Les solutions de sécurité actuelles ont tendance à utiliser Spécification de l'API ouverte L'Open API est leur principal mode d'intégration. Elle décrit des fichiers d'interface de programmation (API) lisibles par machine, capables de décrire, produire, consommer et visualiser des services web RESTful. Il est possible de concevoir un service web RESTful et une API de A à Z, mais la spécification Open API simplifie la connexion de plusieurs applications logicielles.

Les outils de sécurité utilisant une API ouverte peuvent exposer relativement facilement des interfaces fonctionnelles entre eux. Un outil peut demander ou envoyer des données, ou encore invoquer une procédure depuis un autre outil, en utilisant la norme REST et des langages open source comme JSON, ainsi que des protocoles de transport courants comme HTTP.

Automation

Automation, L'autre fonctionnalité nécessaire à la mise en œuvre d'ISRMF permet d'exploiter les intégrations basées sur l'API. Un système ISRMF comporte tellement d'éléments interdépendants que l'automatisation est extrêmement utile pour le rendre accessible à une équipe de sécurité. Sans automatisation, ISRMF est souvent complexe à appréhender.

Automatisation et orchestration de la sécurité (SAO) et ISRMF

Automatisation de la sécurité et Orchestration Les outils SAO (Sécurité, Automatisation et Gestion des Risques) exploitent le potentiel de l'intégration et de l'automatisation pour un ISRMF (Integrated Security Risk Framework). Ils permettent aux équipes de sécurité d'automatiser les processus ISRMF chronophages et aux analystes de sécurité de concentrer leur expertise sur des tâches de gestion des risques plus subjectives et importantes.

Automatisation et orchestration de la sécurité Les outils (SAO) réunissent le potentiel d'intégration et d'automatisation pour un ISRMF.

Les fonctions d'intégration de SAO, qui utilisent généralement une API ouverte, permettent d'orchestrer des processus de sécurité automatisés sur plusieurs systèmes. Par exemple, dans le cadre de l'étape 3 du NIST, SAO peut être utilisé pour configurer la détection et l'analyse automatisées des menaces. Une solution SAO, telle que Swimlane, peut identifier un fichier binaire suspect dès son apparition sur le réseau, puis le comparer automatiquement aux menaces connues, sans intervention humaine.

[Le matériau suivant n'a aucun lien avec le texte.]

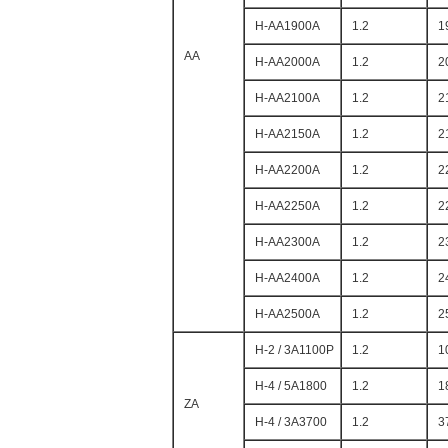
H-AA1900A
1.2
1
AA
H-AA2000A
1.2
2
H-AA2100A
1.2
2
H-AA2150A
1.2
2
H-AA2200A
1.2
2
H-AA2250A
1.2
2
H-AA2300A
1.2
2
H-AA2400A
1.2
2
H-AA2500A
1.2
2
H-2 / 3A1100P
1.2
1
H-4 / 5A1800
1.2
1
ZA
H-4 / 3A3700
1.2
3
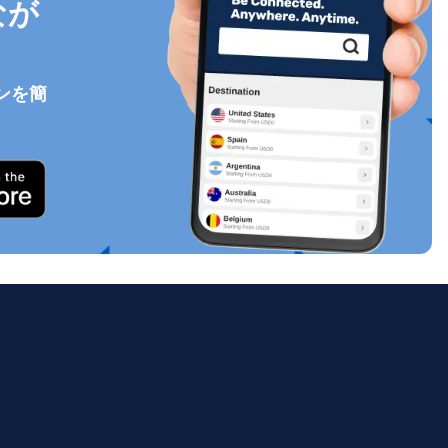
なが
ンを簡
ポップアップを閉じる
ology.
ill
enter
eSIM
ポップアップを閉じる
ポップアップを閉じる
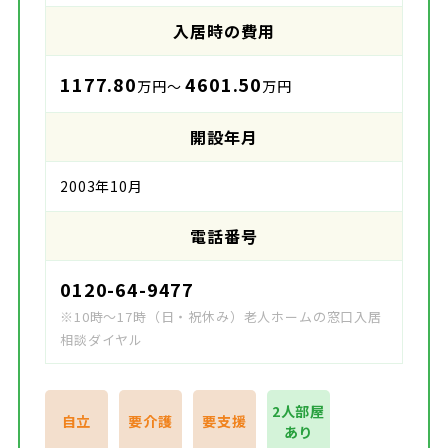
入居時の費用
1177.80
4601.50
万円～
万円
開設年月
2003年10月
電話番号
0120-64-9477
※10時～17時（日・祝休み）老人ホームの窓口入居
相談ダイヤル
2人部屋
自立
要介護
要支援
あり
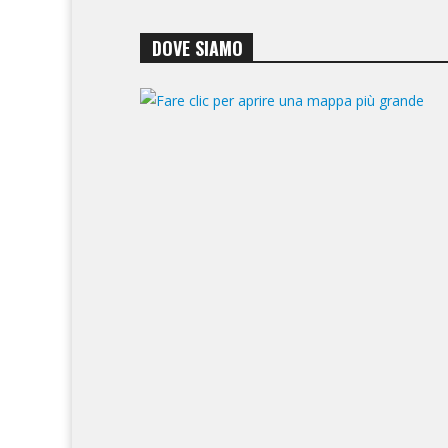
DOVE SIAMO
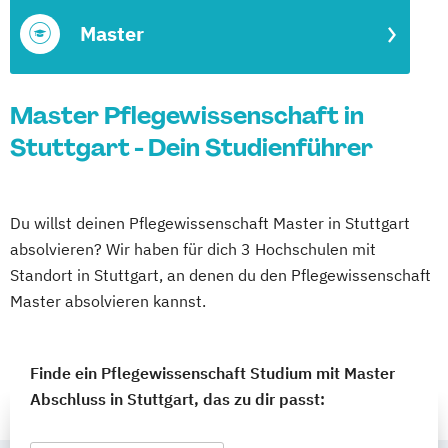
Master
Master Pflegewissenschaft in
Stuttgart - Dein Studienführer
Du willst deinen Pflegewissenschaft Master in Stuttgart
absolvieren? Wir haben für dich 3 Hochschulen mit
Standort in Stuttgart, an denen du den Pflegewissenschaft
Master absolvieren kannst.
Finde ein Pflegewissenschaft Studium mit Master
Abschluss in Stuttgart, das zu dir passt:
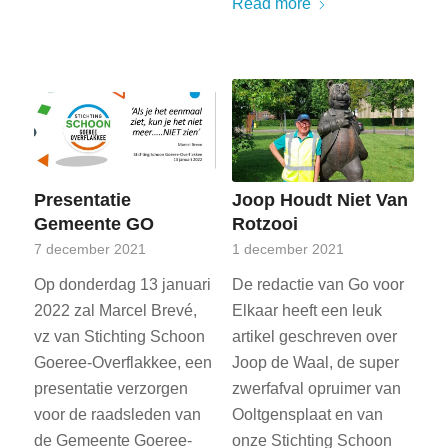
Read more
Presentatie
Joop Houdt Niet Van
Gemeente GO
Rotzooi
7 december 2021
1 december 2021
Op donderdag 13 januari
De redactie van Go voor
2022 zal Marcel Brevé,
Elkaar heeft een leuk
vz van Stichting Schoon
artikel geschreven over
Goeree-Overflakkee, een
Joop de Waal, de super
presentatie verzorgen
zwerfafval opruimer van
voor de raadsleden van
Ooltgensplaat en van
de Gemeente Goeree-
onze Stichting Schoon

Pour vérifier la présence d'une menace, Swimlane utilise son API ouverte afin d'envoyer le fichier binaire à une base de données tierce de renseignements sur les menaces. Cette base de données compare le fichier binaire suspect aux menaces connues. L'API Swimlane reçoit ensuite une réponse de la base de données. Si la menace est avérée, le moteur d'orchestration de Swimlane exécute alors une série d'actions automatisées : création d'un ticket, envoi d'e-mails aux parties prenantes clés, mise en quarantaine de la menace, mise à jour de la base de données, etc. Ainsi, Swimlane met en œuvre les concepts de l'ISRMF tout en évitant de surcharger l'équipe de sécurité.

Les outils SAO facilitent également la mise en œuvre des étapes ISRMF, notamment la surveillance et le suivi post-incident. Ils génèrent des journaux d'activité recensant les interventions effectuées. Cette approche globale permet un gain de temps considérable dans la collecte d'informations relatives à l'incident, en vue d'une utilisation ultérieure.

Comment Swimlane peut vous aider

Swimlane offre automatisation et orchestration de la sécurité Facile à mettre en œuvre et à utiliser, Swimlane est reconnu pour sa simplicité de gestion et son évolutivité. Il permet aux équipes de sécurité d'exploiter les capacités de leurs solutions de sécurité existantes afin d'enrichir les informations présentées. Associé à des capacités d'intégration basées sur une API ouverte, il constitue un outil puissant pour la mise en place d'un ISRMF (Integrated Security Framework Framework).

Pour en savoir plus sur Swimlane SAO, Planifiez une démonstration dès aujourd'hui.